§ What to work on
Nothing but the line with "left wrist: (136, 471, -11)" and the lines after it, through the end of the records below, is to be repeated, exactly as it is.

**** Dataset records ****

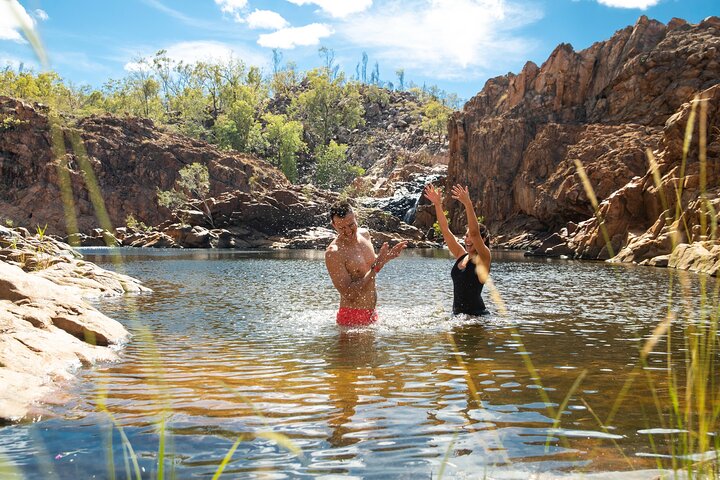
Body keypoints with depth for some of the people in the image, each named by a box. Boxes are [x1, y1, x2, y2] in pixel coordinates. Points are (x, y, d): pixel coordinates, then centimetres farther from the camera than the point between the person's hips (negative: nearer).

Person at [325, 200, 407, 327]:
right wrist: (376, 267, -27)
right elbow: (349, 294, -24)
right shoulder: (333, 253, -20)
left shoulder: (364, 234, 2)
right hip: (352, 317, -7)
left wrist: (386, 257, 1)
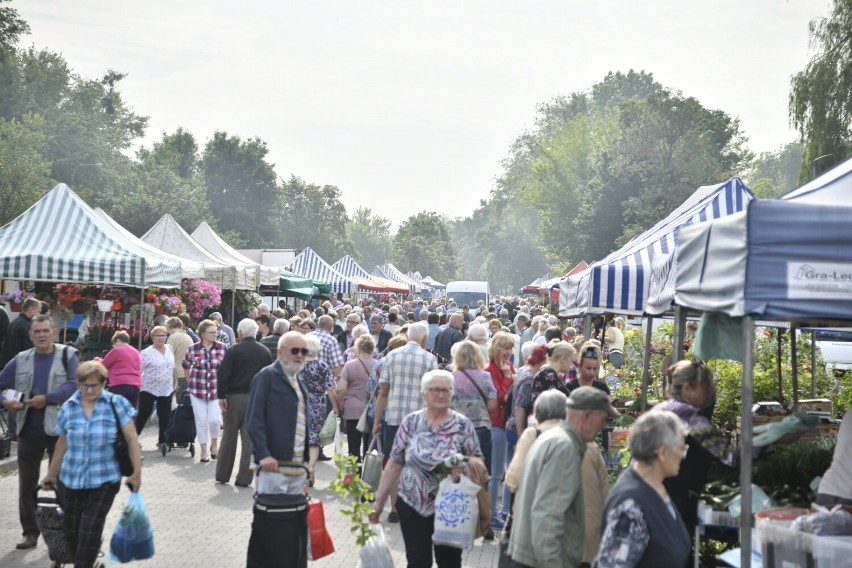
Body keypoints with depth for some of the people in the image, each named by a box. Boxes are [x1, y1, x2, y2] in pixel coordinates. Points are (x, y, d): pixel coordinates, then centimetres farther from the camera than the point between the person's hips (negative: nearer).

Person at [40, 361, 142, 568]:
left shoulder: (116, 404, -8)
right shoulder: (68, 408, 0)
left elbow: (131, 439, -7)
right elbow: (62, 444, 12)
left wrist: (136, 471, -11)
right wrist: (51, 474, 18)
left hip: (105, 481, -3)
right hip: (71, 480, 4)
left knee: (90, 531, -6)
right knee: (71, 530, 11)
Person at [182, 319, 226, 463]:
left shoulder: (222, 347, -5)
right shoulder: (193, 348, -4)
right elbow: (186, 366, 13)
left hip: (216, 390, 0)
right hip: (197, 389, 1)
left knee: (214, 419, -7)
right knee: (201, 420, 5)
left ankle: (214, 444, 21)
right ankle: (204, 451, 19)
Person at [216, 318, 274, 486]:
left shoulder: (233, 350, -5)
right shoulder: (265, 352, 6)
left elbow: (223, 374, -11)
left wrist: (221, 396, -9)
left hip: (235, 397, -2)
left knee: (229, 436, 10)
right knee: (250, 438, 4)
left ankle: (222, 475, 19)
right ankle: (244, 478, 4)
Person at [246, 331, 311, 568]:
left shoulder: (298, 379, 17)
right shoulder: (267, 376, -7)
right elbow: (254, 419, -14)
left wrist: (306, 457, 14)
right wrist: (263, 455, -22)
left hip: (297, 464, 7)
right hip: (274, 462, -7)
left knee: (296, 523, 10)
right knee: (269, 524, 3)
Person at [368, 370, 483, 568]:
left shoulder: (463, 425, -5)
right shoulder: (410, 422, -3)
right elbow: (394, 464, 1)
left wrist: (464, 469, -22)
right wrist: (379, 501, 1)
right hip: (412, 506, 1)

****

§ Worked solution
left wrist: (136, 471, -11)
right wrist: (51, 474, 18)
left hip: (105, 481, -3)
right hip: (71, 480, 4)
left knee: (90, 531, -6)
right knee: (71, 530, 11)
Person at [182, 319, 226, 463]:
left shoulder: (222, 347, -5)
right shoulder: (193, 348, -4)
right elbow: (186, 366, 13)
left hip: (216, 390, 0)
right hip: (197, 389, 1)
left knee: (214, 419, -7)
right knee: (201, 420, 5)
left ankle: (214, 444, 21)
right ankle: (204, 451, 19)
Person at [216, 318, 274, 486]:
left shoulder: (233, 350, -5)
right shoulder: (265, 352, 6)
left elbow: (223, 374, -11)
left wrist: (221, 396, -9)
left hip: (235, 397, -2)
left knee: (229, 436, 10)
right knee: (250, 438, 4)
left ankle: (222, 475, 19)
right ankle: (244, 478, 4)
Person at [246, 331, 311, 568]:
left shoulder: (298, 379, 17)
right shoulder: (267, 376, -7)
right elbow: (254, 419, -14)
left wrist: (306, 457, 14)
right wrist: (263, 455, -22)
left hip: (297, 464, 7)
right hip: (274, 462, -7)
left knee: (296, 523, 10)
right knee: (269, 524, 3)
Person at [368, 370, 483, 568]:
left shoulder: (463, 425, -5)
right shoulder: (410, 422, -3)
right elbow: (394, 464, 1)
left wrist: (464, 469, -22)
right wrist: (379, 501, 1)
right hip: (412, 506, 1)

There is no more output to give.